En réalité l’identité réelle de Jose Assis Giammaria serait Mikhail Mikushin, un « colonel » russe du GRU né le 19 août 1978 à Yekaterinburg. Il a vécu à Malysheva avant de rejoindre en 2004 Moscou pour intégrer l’Académie militaire diplomatique du GRU ; il a appris le portugais et, une fois formé a rejoint le Canada en 2011. A noter qu’il ne semble pas être passé par le Brésil. Ces informations très précises sont données par Bellingcat, le célèbre site d’enquêtes financé en grande partie par la National Endowment for Democracy (NED) et que la rumeur dit proche des services de renseignement anglo-saxons. Cela dit, Oslo dit ne pas être « certain » de l’identité du prévenu mais penser qu’il n’est pas brésilien…
Enfin, la découverte de ce cas serait due à un autre service de renseignement qui aurait transmis l’information à Oslo dans le cadre normal des échanges entre alliés. Les seuls à pouvoir détenir ce type d’information sont les Anglo-saxons.

Le suspect a été placé pour un mois en détention à l’isolement pour permettre l’enquête et surtout, pour ne prendre la poudre d’escampette. La première inculpation concerne une violation des lois sur l’immigration. D’autres chefs d’inculpation dont celle « d’activité d’espionnage contre des secrets d’État de nature à nuire aux intérêts fondamentaux de la nation » devraient bientôt tomber.
En effet, le PST le soupçonne de travailler sur la politique arctique de la Norvège et les menaces « hybrides », sujet prioritaire pour Moscou pour les vingt années à venir.
Il risque trois ans d’emprisonnement et il est difficile de l’expulser vers la Russie tant qu’elle ne reconnaît pas sa nationalité. En effet, l’ambassade de Russie a Oslo affirmant qu’elle ne savait pas de « qui et de quoi il s’agissait » a critiqué ce qu’elle a appelé la « spy mania » norvégienne.

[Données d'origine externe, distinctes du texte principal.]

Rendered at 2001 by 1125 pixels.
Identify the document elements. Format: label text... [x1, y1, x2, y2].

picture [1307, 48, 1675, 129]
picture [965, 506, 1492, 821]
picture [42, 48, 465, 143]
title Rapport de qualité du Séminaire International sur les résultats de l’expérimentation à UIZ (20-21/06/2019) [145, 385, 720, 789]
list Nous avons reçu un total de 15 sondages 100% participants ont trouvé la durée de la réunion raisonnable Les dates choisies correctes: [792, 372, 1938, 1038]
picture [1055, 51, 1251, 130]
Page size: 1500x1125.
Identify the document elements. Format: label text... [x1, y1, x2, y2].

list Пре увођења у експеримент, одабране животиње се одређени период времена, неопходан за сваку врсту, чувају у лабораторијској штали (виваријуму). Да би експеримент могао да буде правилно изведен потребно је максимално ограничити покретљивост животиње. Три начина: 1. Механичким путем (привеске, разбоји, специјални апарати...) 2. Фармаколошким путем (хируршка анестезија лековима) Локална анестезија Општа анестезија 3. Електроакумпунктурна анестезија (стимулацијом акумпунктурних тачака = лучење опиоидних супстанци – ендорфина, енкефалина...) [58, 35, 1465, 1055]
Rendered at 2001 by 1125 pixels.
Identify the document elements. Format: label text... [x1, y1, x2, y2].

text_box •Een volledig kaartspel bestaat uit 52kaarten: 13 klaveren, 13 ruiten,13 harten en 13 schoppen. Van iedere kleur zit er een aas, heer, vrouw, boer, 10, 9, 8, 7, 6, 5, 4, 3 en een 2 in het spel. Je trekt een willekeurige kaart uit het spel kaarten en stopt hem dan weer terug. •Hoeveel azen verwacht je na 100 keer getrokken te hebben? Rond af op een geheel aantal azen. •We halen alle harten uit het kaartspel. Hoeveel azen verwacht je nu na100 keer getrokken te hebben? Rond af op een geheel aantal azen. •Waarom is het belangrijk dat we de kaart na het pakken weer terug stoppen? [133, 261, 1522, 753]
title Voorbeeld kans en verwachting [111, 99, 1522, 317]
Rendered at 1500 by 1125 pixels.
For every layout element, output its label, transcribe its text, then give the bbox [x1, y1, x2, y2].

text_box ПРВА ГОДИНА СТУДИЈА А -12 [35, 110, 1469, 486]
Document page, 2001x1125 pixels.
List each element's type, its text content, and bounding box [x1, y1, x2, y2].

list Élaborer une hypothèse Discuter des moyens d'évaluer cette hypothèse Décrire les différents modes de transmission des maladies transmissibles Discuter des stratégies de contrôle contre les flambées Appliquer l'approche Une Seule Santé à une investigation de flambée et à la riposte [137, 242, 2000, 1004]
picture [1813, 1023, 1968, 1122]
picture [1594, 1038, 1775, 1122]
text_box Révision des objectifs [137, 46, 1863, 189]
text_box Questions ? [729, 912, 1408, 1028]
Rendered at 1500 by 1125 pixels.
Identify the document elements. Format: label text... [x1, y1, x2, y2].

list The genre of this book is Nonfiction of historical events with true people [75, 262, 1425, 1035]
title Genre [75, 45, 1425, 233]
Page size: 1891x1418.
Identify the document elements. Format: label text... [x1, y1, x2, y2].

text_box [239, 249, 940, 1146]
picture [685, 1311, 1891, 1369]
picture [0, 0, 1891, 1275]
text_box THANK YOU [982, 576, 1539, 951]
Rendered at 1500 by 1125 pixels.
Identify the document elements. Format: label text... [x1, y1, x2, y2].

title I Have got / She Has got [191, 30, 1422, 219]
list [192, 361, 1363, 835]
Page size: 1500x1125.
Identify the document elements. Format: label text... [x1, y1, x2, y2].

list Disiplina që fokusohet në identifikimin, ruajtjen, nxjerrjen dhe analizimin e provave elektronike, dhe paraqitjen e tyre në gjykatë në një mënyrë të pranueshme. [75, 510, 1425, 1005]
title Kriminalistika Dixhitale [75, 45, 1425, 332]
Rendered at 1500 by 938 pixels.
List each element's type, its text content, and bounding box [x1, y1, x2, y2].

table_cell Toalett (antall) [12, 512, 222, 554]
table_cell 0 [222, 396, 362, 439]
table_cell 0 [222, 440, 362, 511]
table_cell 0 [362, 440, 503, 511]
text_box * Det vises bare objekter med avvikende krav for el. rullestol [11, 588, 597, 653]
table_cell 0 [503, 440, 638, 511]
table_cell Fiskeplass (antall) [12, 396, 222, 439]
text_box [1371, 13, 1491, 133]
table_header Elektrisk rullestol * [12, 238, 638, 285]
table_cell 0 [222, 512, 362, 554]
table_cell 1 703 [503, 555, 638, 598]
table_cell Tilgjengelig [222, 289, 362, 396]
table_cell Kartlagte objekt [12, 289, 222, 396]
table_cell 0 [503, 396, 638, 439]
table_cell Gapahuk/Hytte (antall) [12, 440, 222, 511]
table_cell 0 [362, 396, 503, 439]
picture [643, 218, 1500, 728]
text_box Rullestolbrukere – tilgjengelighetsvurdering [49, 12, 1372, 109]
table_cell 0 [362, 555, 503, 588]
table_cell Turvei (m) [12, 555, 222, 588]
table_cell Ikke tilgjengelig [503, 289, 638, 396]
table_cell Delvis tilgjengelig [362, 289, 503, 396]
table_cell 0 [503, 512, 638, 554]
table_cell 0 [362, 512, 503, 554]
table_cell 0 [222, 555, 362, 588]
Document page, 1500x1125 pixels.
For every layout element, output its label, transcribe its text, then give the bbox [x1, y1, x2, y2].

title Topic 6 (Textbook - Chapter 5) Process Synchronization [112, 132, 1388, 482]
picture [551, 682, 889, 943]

Il faut reconnaître que la Norvège a arrêté neuf citoyens russes dans les semaines précédentes. Ils sont accusés d’avoir fait voler des drones dans son espace aérien malgré l’interdiction (de survol) décrétée depuis le déclenchement de la guerre en Ukraine. Certains auraient photographié des sites sensibles ou classifiés. Des navires de pêche russes qui ont toujours le droit de faire escale en Norvège malgré l’interdiction de l’UE et des navires de recherche russes ont aussi attiré l’attention des autorités.

Oslo a renforcé ses mesures de protection depuis que des drones inconnus ont été aperçus à proximité d’installations pétrolières et gazière après le sabotage des gazoducs Nordstream 1 et 2.

Cette affaire présente quelques curiosités : la différence d’âge de quatre ans entre l’identité réelle et la fictive. Généralement, elle ne doit pas dépasser les un à deux ans. Le fait que ce clandestin ait laissé des traces en Russie que Bellingcat a pu obtenir. La formation d’un Officier Traitant clandestin exige une discrétion renforcée. De plus, il aurait dû effectuer un séjour au Brésil de manière à étayer au moins visuellement sa légende de manière à pouvoir répondre à des questions de personnes connaissant le pays. En ce qui concerne son grade de colonel, pour Bellingcat, tous les OT russes repérés par le site ont ce rang (il n’y a que Vladimir Poutine qui a terminé lieutenant-colonel mais selon Serguei Jirnov, auteur de plusieurs livres sur le KGB, ce dernier a complètement raté sa carrière d’espion…).

1. Le titre l’espion qui venait du froid » vient du fait que le personnage central (il n’y a pas de « héro » dans la vie réelle des officiers de renseignement) Alec Leamas avait été sorti du « réfrigérateur » où il avait été volontairement plongé pour lui créer une légende plausible.